The brain is a wonderfully complicated piece of organic matter and we’re still in the early stages in our understanding of how it all functions. For the most part the basic components are well understood, like neurons and synapses, however when the whole thing comes together we get some extrodinary emergent behaviour. One of the most interesting behaviours that we all experience is that of dreaming, and it was this behaviour that caused me to analyse the last year of my life whilst I was on Turtle Island.
Among the many theories about why we dream there are a couple that really stand out. The first being that dreams are in fact your brain’s way of training you for certain situations (Coutt’s theory). Whilst this might not make sense when you have a lot of fantastical dreams such as flying I can remember many dreams that mirrored real experiences later in life. Whilst I can’t truly estimate how helpful these dreams where some of them did get me thinking about certain ideals and beliefs I had held, sometimes resulting in me discarding them completely. It definitely feels like dreams do serve some form of cognitive evolution to strengthen yourself against the world.
The second, and I believe most important, is for the brain to process, link and organise your memories (R. Stickgold et al. “Sleep, Learning, and Dreams: Off-line Memory Reprocessing”).
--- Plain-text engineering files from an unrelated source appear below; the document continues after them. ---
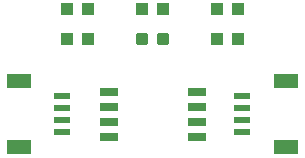
<source format=gtp>
G75*
%MOIN*%
%OFA0B0*%
%FSLAX25Y25*%
%IPPOS*%
%LPD*%
%AMOC8*
5,1,8,0,0,1.08239X$1,22.5*
%
%ADD10R,0.04331X0.03937*%
%ADD11C,0.01181*%
%ADD12R,0.07874X0.04724*%
%ADD13R,0.05315X0.02362*%
%ADD14R,0.06000X0.03000*%
D10*
X0154987Y0293933D03*
X0161680Y0293933D03*
X0161680Y0303933D03*
X0154987Y0303933D03*
X0179987Y0303933D03*
X0186680Y0303933D03*
X0204987Y0303933D03*
X0211680Y0303933D03*
X0211680Y0293933D03*
X0204987Y0293933D03*
D11*
X0188164Y0295311D02*
X0188164Y0292555D01*
X0185408Y0292555D01*
X0185408Y0295311D01*
X0188164Y0295311D01*
X0188164Y0293677D02*
X0185408Y0293677D01*
X0185408Y0294799D02*
X0188164Y0294799D01*
X0181259Y0295311D02*
X0181259Y0292555D01*
X0178503Y0292555D01*
X0178503Y0295311D01*
X0181259Y0295311D01*
X0181259Y0293677D02*
X0178503Y0293677D01*
X0178503Y0294799D02*
X0181259Y0294799D01*
D12*
X0138865Y0257909D03*
X0138865Y0279957D03*
X0227802Y0279957D03*
X0227802Y0257909D03*
D13*
X0213333Y0263028D03*
X0213333Y0266965D03*
X0213333Y0270902D03*
X0213333Y0274839D03*
X0153333Y0274839D03*
X0153333Y0270902D03*
X0153333Y0266965D03*
X0153333Y0263028D03*
D14*
X0168833Y0261433D03*
X0168833Y0266433D03*
X0168833Y0271433D03*
X0168833Y0276433D03*
X0198007Y0276433D03*
X0198007Y0271433D03*
X0198007Y0266433D03*
X0198007Y0261433D03*
M02*

</source>
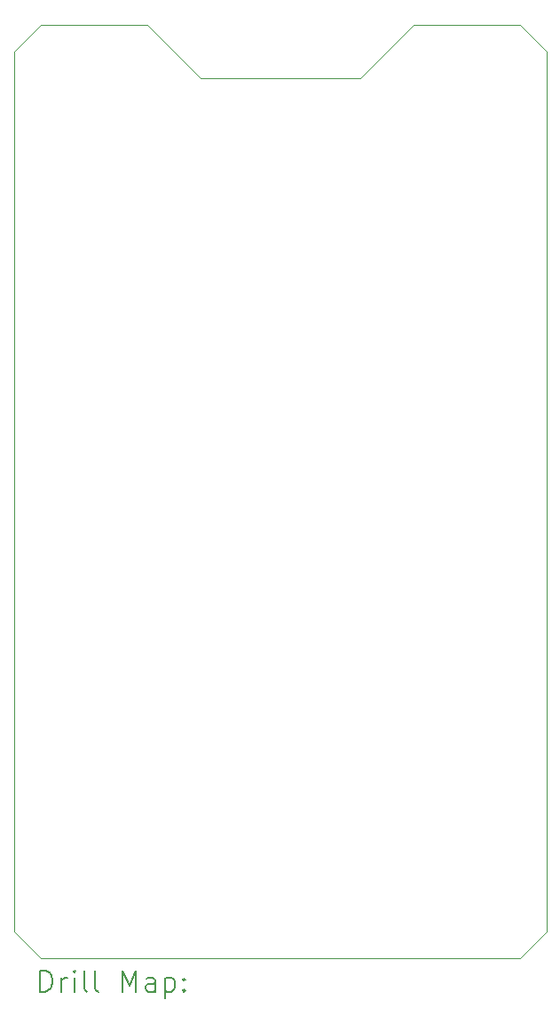
<source format=gbr>
%TF.GenerationSoftware,KiCad,Pcbnew,(6.0.7)*%
%TF.CreationDate,2022-11-06T18:43:46-05:00*%
%TF.ProjectId,MDR_Breakout_Board,4d44525f-4272-4656-916b-6f75745f426f,rev?*%
%TF.SameCoordinates,Original*%
%TF.FileFunction,Drillmap*%
%TF.FilePolarity,Positive*%
%FSLAX45Y45*%
G04 Gerber Fmt 4.5, Leading zero omitted, Abs format (unit mm)*
G04 Created by KiCad (PCBNEW (6.0.7)) date 2022-11-06 18:43:46*
%MOMM*%
%LPD*%
G01*
G04 APERTURE LIST*
%ADD10C,0.100000*%
%ADD11C,0.200000*%
G04 APERTURE END LIST*
D10*
X14224000Y-14732000D02*
X13970000Y-14732000D01*
X13716000Y-14224000D02*
X13716000Y-6350000D01*
X18542000Y-14732000D02*
X18796000Y-14478000D01*
X14224000Y-14732000D02*
X18288000Y-14732000D01*
X13716000Y-6350000D02*
X13716000Y-6096000D01*
X18796000Y-6350000D02*
X18796000Y-6096000D01*
X13970000Y-14732000D02*
X13716000Y-14478000D01*
X14224000Y-5842000D02*
X14986000Y-5842000D01*
X17018000Y-6350000D02*
X17526000Y-5842000D01*
X18796000Y-6350000D02*
X18796000Y-14224000D01*
X15494000Y-6350000D02*
X14986000Y-5842000D01*
X17526000Y-5842000D02*
X18288000Y-5842000D01*
X18542000Y-5842000D02*
X18288000Y-5842000D01*
X18288000Y-14732000D02*
X18542000Y-14732000D01*
X18796000Y-6096000D02*
X18542000Y-5842000D01*
X18796000Y-14478000D02*
X18796000Y-14224000D01*
X13716000Y-6096000D02*
X13970000Y-5842000D01*
X13970000Y-5842000D02*
X14224000Y-5842000D01*
X13716000Y-14478000D02*
X13716000Y-14224000D01*
X15494000Y-6350000D02*
X17018000Y-6350000D01*
D11*
X13968619Y-15047476D02*
X13968619Y-14847476D01*
X14016238Y-14847476D01*
X14044809Y-14857000D01*
X14063857Y-14876048D01*
X14073381Y-14895095D01*
X14082905Y-14933190D01*
X14082905Y-14961762D01*
X14073381Y-14999857D01*
X14063857Y-15018905D01*
X14044809Y-15037952D01*
X14016238Y-15047476D01*
X13968619Y-15047476D01*
X14168619Y-15047476D02*
X14168619Y-14914143D01*
X14168619Y-14952238D02*
X14178143Y-14933190D01*
X14187667Y-14923667D01*
X14206714Y-14914143D01*
X14225762Y-14914143D01*
X14292428Y-15047476D02*
X14292428Y-14914143D01*
X14292428Y-14847476D02*
X14282905Y-14857000D01*
X14292428Y-14866524D01*
X14301952Y-14857000D01*
X14292428Y-14847476D01*
X14292428Y-14866524D01*
X14416238Y-15047476D02*
X14397190Y-15037952D01*
X14387667Y-15018905D01*
X14387667Y-14847476D01*
X14521000Y-15047476D02*
X14501952Y-15037952D01*
X14492428Y-15018905D01*
X14492428Y-14847476D01*
X14749571Y-15047476D02*
X14749571Y-14847476D01*
X14816238Y-14990333D01*
X14882905Y-14847476D01*
X14882905Y-15047476D01*
X15063857Y-15047476D02*
X15063857Y-14942714D01*
X15054333Y-14923667D01*
X15035286Y-14914143D01*
X14997190Y-14914143D01*
X14978143Y-14923667D01*
X15063857Y-15037952D02*
X15044809Y-15047476D01*
X14997190Y-15047476D01*
X14978143Y-15037952D01*
X14968619Y-15018905D01*
X14968619Y-14999857D01*
X14978143Y-14980809D01*
X14997190Y-14971286D01*
X15044809Y-14971286D01*
X15063857Y-14961762D01*
X15159095Y-14914143D02*
X15159095Y-15114143D01*
X15159095Y-14923667D02*
X15178143Y-14914143D01*
X15216238Y-14914143D01*
X15235286Y-14923667D01*
X15244809Y-14933190D01*
X15254333Y-14952238D01*
X15254333Y-15009381D01*
X15244809Y-15028428D01*
X15235286Y-15037952D01*
X15216238Y-15047476D01*
X15178143Y-15047476D01*
X15159095Y-15037952D01*
X15340048Y-15028428D02*
X15349571Y-15037952D01*
X15340048Y-15047476D01*
X15330524Y-15037952D01*
X15340048Y-15028428D01*
X15340048Y-15047476D01*
X15340048Y-14923667D02*
X15349571Y-14933190D01*
X15340048Y-14942714D01*
X15330524Y-14933190D01*
X15340048Y-14923667D01*
X15340048Y-14942714D01*
M02*

</source>
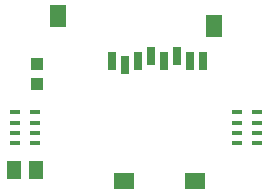
<source format=gbr>
G04 EAGLE Gerber RS-274X export*
G75*
%MOMM*%
%FSLAX34Y34*%
%LPD*%
%INSolderpaste Top*%
%IPPOS*%
%AMOC8*
5,1,8,0,0,1.08239X$1,22.5*%
G01*
%ADD10R,1.400000X1.900000*%
%ADD11R,1.800000X1.400000*%
%ADD12R,0.700000X1.500000*%
%ADD13R,1.240000X1.500000*%
%ADD14R,1.000000X1.075000*%
%ADD15R,0.900000X0.450000*%


D10*
X192850Y202710D03*
X60850Y211710D03*
D11*
X176850Y71710D03*
X116850Y71710D03*
D12*
X183850Y173710D03*
X172850Y173710D03*
X161850Y177710D03*
X150850Y173710D03*
X139850Y177710D03*
X128850Y173710D03*
X117850Y169710D03*
X106850Y173710D03*
D13*
X23520Y81280D03*
X42520Y81280D03*
D14*
X43180Y171060D03*
X43180Y154060D03*
D15*
X41520Y129840D03*
X24520Y129840D03*
X41520Y120840D03*
X41520Y112840D03*
X41520Y103840D03*
X24520Y103840D03*
X24520Y120840D03*
X24520Y112840D03*
X212480Y103840D03*
X229480Y103840D03*
X212480Y112840D03*
X212480Y120840D03*
X212480Y129840D03*
X229480Y129840D03*
X229480Y112840D03*
X229480Y120840D03*
M02*

</source>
It goes hand in hand with studies done that show a prolonged lack of sleep affects memory. This also makes quite a bit of sense to me since, for the most part, my dreams usually have some theme from the day woven into them. You can then imagine my surprise then when on the second night on the island I had, and can distinctly remember, around 15 separate dreams with themes that I could trace back to events that happened well over a year ago. It didn’t take me long to formulate a theory on what happened based on the 2 dream theories I’ve described.
Now I don’t usually think I’m a stressed person, in fact I usually thrive in stressful situations. The last 6 months of my life could easily have been described as some of the most stressful in my life, what with the wedding, investment purchases going awry and almost being unemployed. As far as I could tell I can physically cope with stress pretty well, but this series of dreams and the mental clarity I had afterwards lends me to believe that there’s a possibility that my mind was somehow pent up processing my daily life and was in essence backed up on down time processing. With everything being provided for me and the stress of the last 6 months far behind me my brain when into over-drive catching up on processing and linking up those memories. It seems to line up nicely with the fact that I had been waking up tired for about the past 4 months no matter how much sleep I got, which would seem to indicate that my brain wanted more time to catch up on memory processing.
The next few days saw my thoughts become a lot more free flowing and the conversations at the dinner table all that more interesting. I’ve never really gone on a holiday where everything was provided for me so I guess the combination of relaxation and not having to think about anything allowed my mind to unravel itself from the tangled mess I had gotten it into over the past year. I guess the moral of the story is that we all need some downtime to let our brains relax and recover from the daily grind and mine just so happened to be the honeymoon.